Normally, when CodeRefinery is hosted on the Aalto University campus, participants come from different departments of the School of Science, as well as plenty other Aalto schools, too. ‘This time we had people from all over the Nordics. Many organizations started offering online teaching, but we really made the effort to think of what possibilities were opened by being online, and took advantage of them to accept as many people as possible and make it open for everyone’ says Richard Darst, Staff Scientist from Aalto Science-IT, who is behind the idea of organizing workshops online. In addition to about one-hundred people in the actual online course, anyone in the world could follow via a Twitch stream.

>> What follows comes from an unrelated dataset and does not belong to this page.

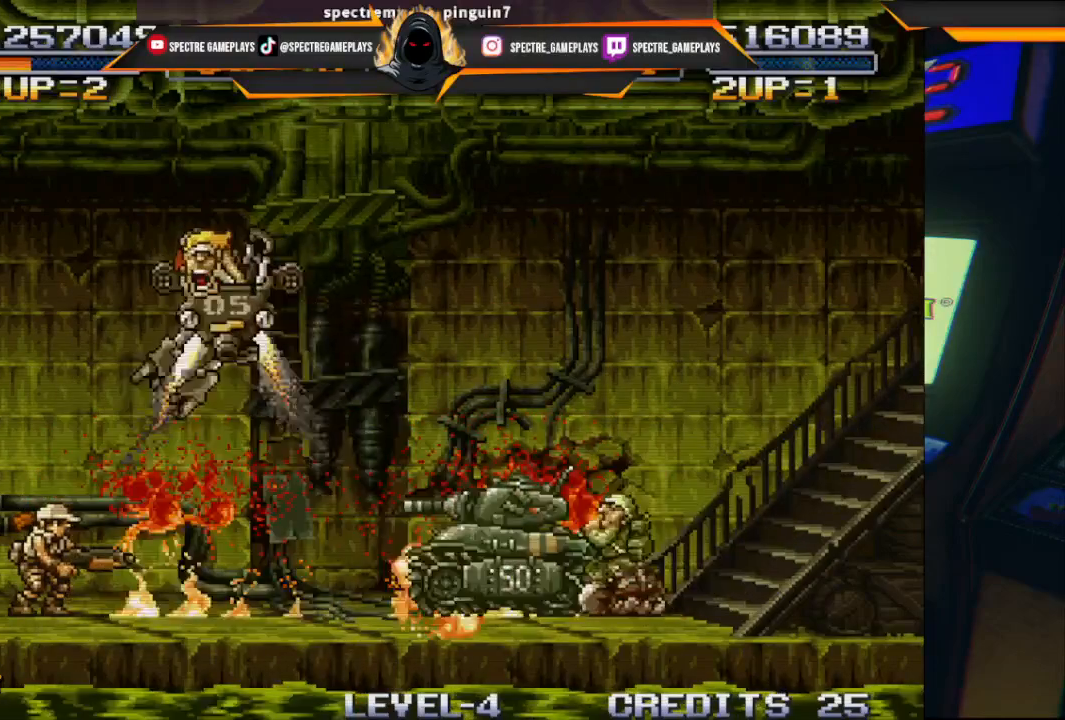
Gameplay with a controller (Xbox layout); each line is a JSON object with the inputs held at the frame after it. "events" lists button and stick changes between this image and that frame as [ms after this image, input, new state], when the widget could be followed in between. Not read: right_stick.
{"buttons": [], "left_stick": "center", "events": [[267, "B", "down"], [367, "B", "up"], [401, "DPAD_RIGHT", "up"]]}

CodeRefinery focuses on using a software called Git for efficiently writing and maintaining research software. Participants won’t learn to code, but they will learn to use tools one needs to use to program well. The workshop is informal and interactive with type-along type of presentations, live coding, and demos. Short tutorials alternate with practical exercises.
The next CodeRefinery will take place at the end of October 2020, and the registration for it is now open. The CodeRefinery project is funded by the Nordic e-Infrastructure Collaboration from 2016-2021 and contains staff from across the Nordics. Each CodeRefinery workshop is taught by instructors from across the program. Aalto University is a hub of CodeRefinery and one of its leading university partners.